You get 77 comments posted here on Wattsupwiththat.
In the two newspapers cited
http://www.houstonchronicle.com/business/energy/article/Texas-has-enough-sun-and-wind-to-quit-coal-Rice-13501700.php has 24 comments, e.g. “and it will create jobs” “…and save the planet!” [Err for me as it does neither.]
http://www.texastribune.org/2011/08/24/cost-texas-wind-transmission-lines-nears-7-billion/ has 4 comments.
A bit unbalanced. Instead of just preaching to choir here, maybe some also should be posting at source or writing letters to editor.
There is a lot of mainstream MSM AGW religion out there which needs debunking, e.g. about 99% of watermelons I talk to to their shock have no idea that it has been getting colder almost 3 years now (and say fairly it is post el nino), and think CO2 is causing imminent collapse, never thought EVs were really coal powered, even smart people hoodwinked, such driving things like support of wasteful public policies, solar and wind and EV subsidies.
https://moyhu.blogspot.com/p/latest-ice-and-temperature-data.html#Drag

Johann Wundersamer
January 5, 2019 7:30 am
Johann Wundersamer
January 5, 2019 7:39 am
Rud Istvan
January 5, 2019 8:19 am

Some years ago I wrote a guest post for Judith calculating “the true cost of wind” by correcting egregious EIA errors. We used the Texas ERCOT grid for backup and transmission figures. Result (ifnoring subsidies) wind $146/MWh, CCGT $56/MWh. End of story, and fully supports WE.

ossqss
Reply to  Rud Istvan
January 5, 2019 8:53 am
michel
Reply to  Rud Istvan
January 5, 2019 11:54 am

Yes. Its a really simple point. You cannot lower the cost of running a grid by replacing reliable cheap generation plant with unreliable, intermittent and expensive generation plant.

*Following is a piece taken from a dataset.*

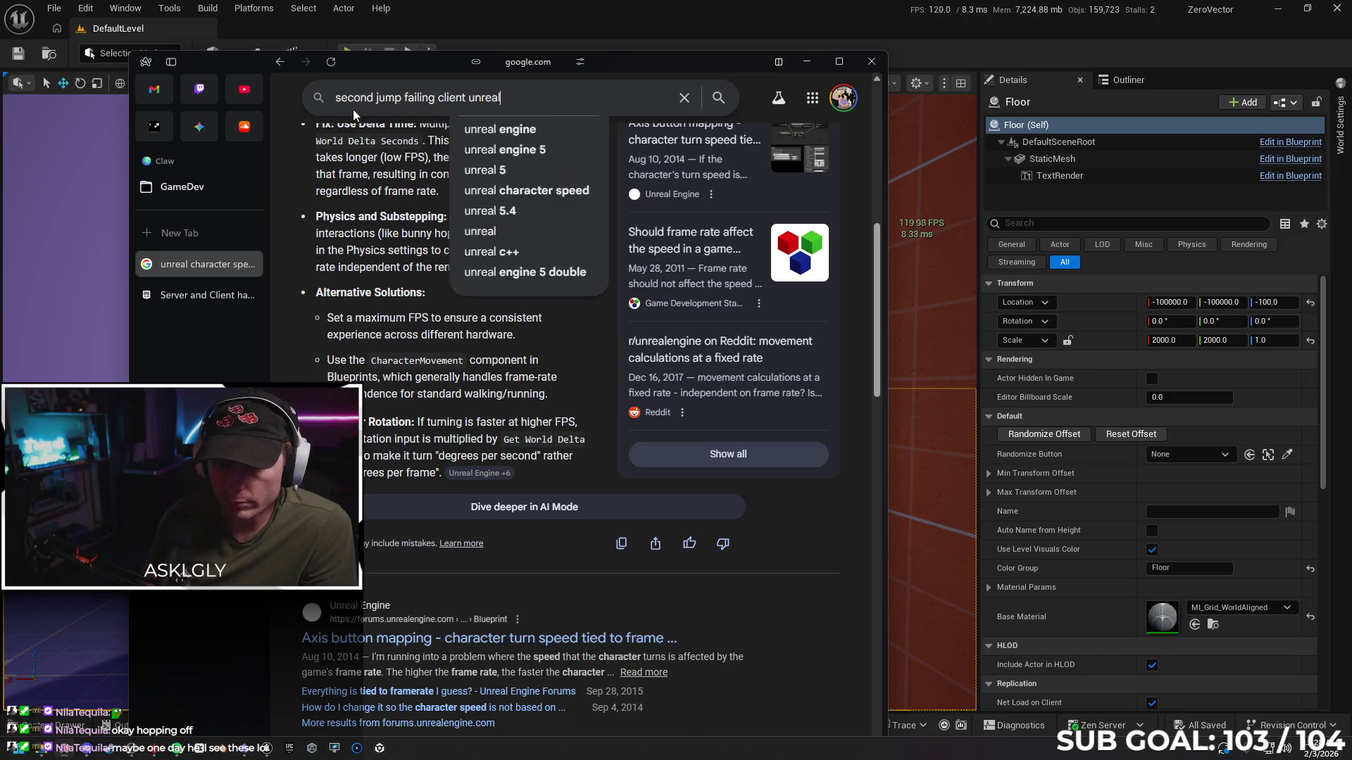
pyautogui.press('Return')
pyautogui.click(441, 231)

This is why the wind lobby is forced into all their intellectual contortions to try to argue that wind is competitive or cheaper than coal or gas. The usual way being to leave out half the costs, or pretend that intermittent generation is worth the same and functions the same as continuous and reliable.

Its really weird. Even if you think emissions are taking us to catastrophe, wind and solar are not going to help and are not fit for purpose. Not to mention that reducing emissions from generation are only addressing a tiny proportion of the supposed problem.

One feels these guys are emulating the early Church father who practised believing at least two impossible things before breakfast….

A C Osborn
Reply to  michel
January 6, 2019 3:49 am

This is not the only problem, there is also the “cascade effect”.
Anybody wanting to build new generation of any kind in such a skewed market will require the same, or even more expensive subsidies to make it worthwhile investing.
That means that even the traditionally cheaper Base Load generation will have to become more expensive.
This has already happened in the UK with the Hinkley C Nuclear Power Station and even on the backup baseload generation to keep them in operation, which by the way has just been banned by the EU.
This is the exact opposite of a free Capitalist Market and precisley what the UN Agendas are all about.

Coldish
January 8, 2019 1:54 am

Can’t see a scale bar for the subsidy line on Fig. 1. There’s room on the R of the graph.